◆ Complete the following ◆
a) Answer these questions from the text on Electromation, one answer per line:
(i) How many employees signed the petition presented to Electromation in January 1989?
(ii) On what date did Howard first meet directly with the selected group of eight employees?
(iii) Into how many categories did management distill the list of problems?
b) Carry on the account of the Electromation case, starting after its final sentence.

Electromation makes electrical components and related products. It employed about 200 people who were not represented by any labor organization at the time of the events of this case. Late in 1988, Electromation was losing money, and decided to cut expenses by altering an existing employee attendance bonus policy and replacing a wage increase in 1989 with a lump-sum payment based on length of service. In January of 1989 (all following dates are in 1989), 68 employees signed a petition expressing displeasure with the changes and presented it to Electromation. John Howard, the president of Electromation, met with the supervisors and then, on January 11, he met directly with a selected group of eight employees and discussed with them a number of issues including wages, bonuses, incentive pay, attendance program, and leave policy.

After another meeting with the supervisors, Howard concluded that Electromation had a serious problem with employees. Howard testified that they decided that unilateral action would fail to make everyone happy and the best course of action would be to involve employees. Howard met with the same group of eight on January 18 and explained management's plan for dealing with the problems. He said management had distilled the list into five categories and proposed the creation of Action Committees to meet and try to resolve the problems. He told them that if the Action Committee made proposals which could fit into Electromation's budget, and the employees generally accepted them, they might be tried. Howard told the Board that the employees at this meeting (the select group of eight) did not receive the idea of Action Committees positively.

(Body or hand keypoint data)
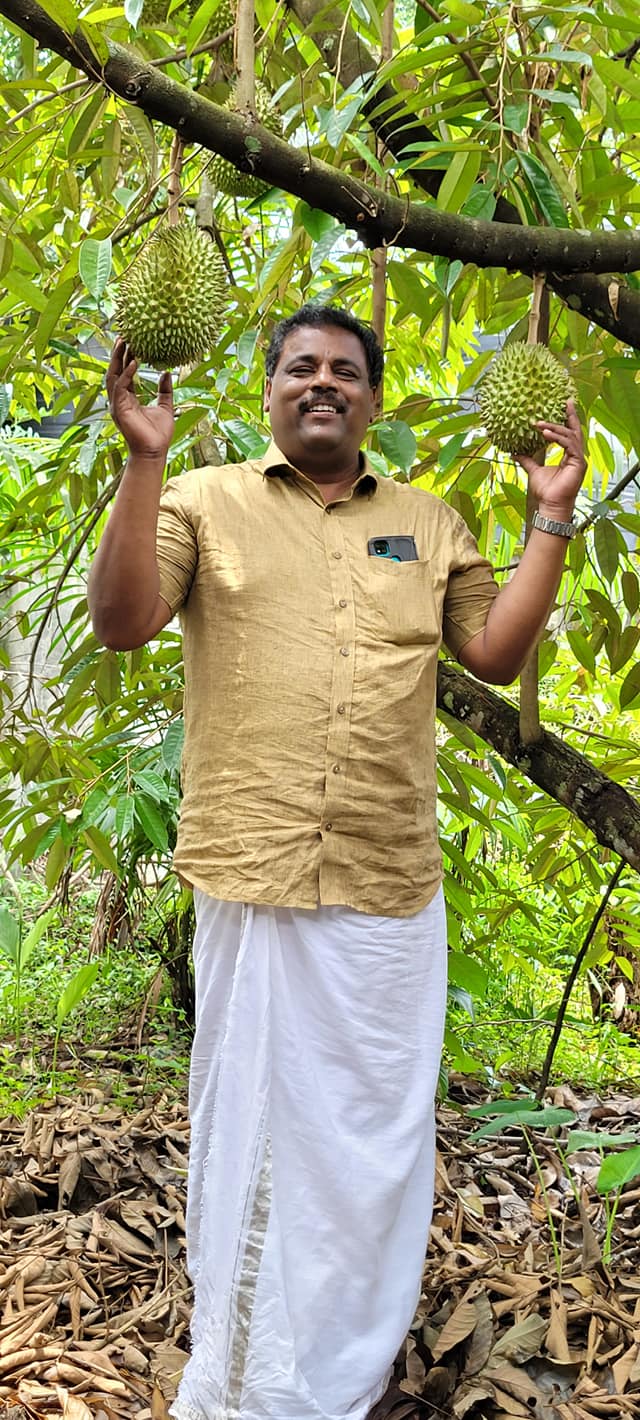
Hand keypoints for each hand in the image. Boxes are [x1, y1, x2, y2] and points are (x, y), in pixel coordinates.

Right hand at [106, 338, 173, 460]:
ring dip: (118, 358)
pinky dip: (127, 373)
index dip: (126, 356)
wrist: (155, 452)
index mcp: (128, 397)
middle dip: (118, 352)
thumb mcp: (166, 406)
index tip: (132, 340)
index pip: (124, 371)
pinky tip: (135, 362)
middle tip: (124, 333)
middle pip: (115, 369)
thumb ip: (165, 389)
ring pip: (114, 375)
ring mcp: (117, 404)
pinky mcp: (119, 409)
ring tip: (125, 341)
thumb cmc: (158, 434)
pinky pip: (121, 386)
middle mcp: (119, 399)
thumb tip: (167, 372)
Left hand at [517, 400, 586, 518]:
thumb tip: (515, 452)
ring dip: (555, 428)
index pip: (569, 433)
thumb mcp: (533, 470)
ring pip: (570, 436)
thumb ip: (527, 459)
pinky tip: (545, 433)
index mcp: (569, 455)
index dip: (567, 420)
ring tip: (539, 424)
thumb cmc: (545, 492)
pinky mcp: (578, 463)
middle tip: (566, 401)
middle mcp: (576, 456)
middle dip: (571, 415)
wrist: (550, 505)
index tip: (563, 406)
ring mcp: (579, 459)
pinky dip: (557, 438)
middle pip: (575, 430)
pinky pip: (569, 445)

◆ Responses for each task ◆
a)
(i) 68
(ii) January 11
(iii) Five

b)
At this meeting this select group of employees and Howard agreed to allow workers to sign-up to be on Action Committees. On January 19, the company posted a memorandum to all employees explaining the Action Committee idea. Features of Action Committees included:
Six employees and two members of management

Voluntary Sign-up

Coordination of all Action Committees by the Employee Benefits Manager

Goals and Responsibilities of each Action Committee entirely drafted by management
In addition, employees were paid for their time, and the company provided necessary supplies. After several people tried to sit on more than one committee, Electromation told them that an employee could only be on one Action Committee. Employees on the Action Committees were expected to discuss with their fellow workers the proposals the Action Committees generated. The Employee Benefits Manager facilitated the discussions.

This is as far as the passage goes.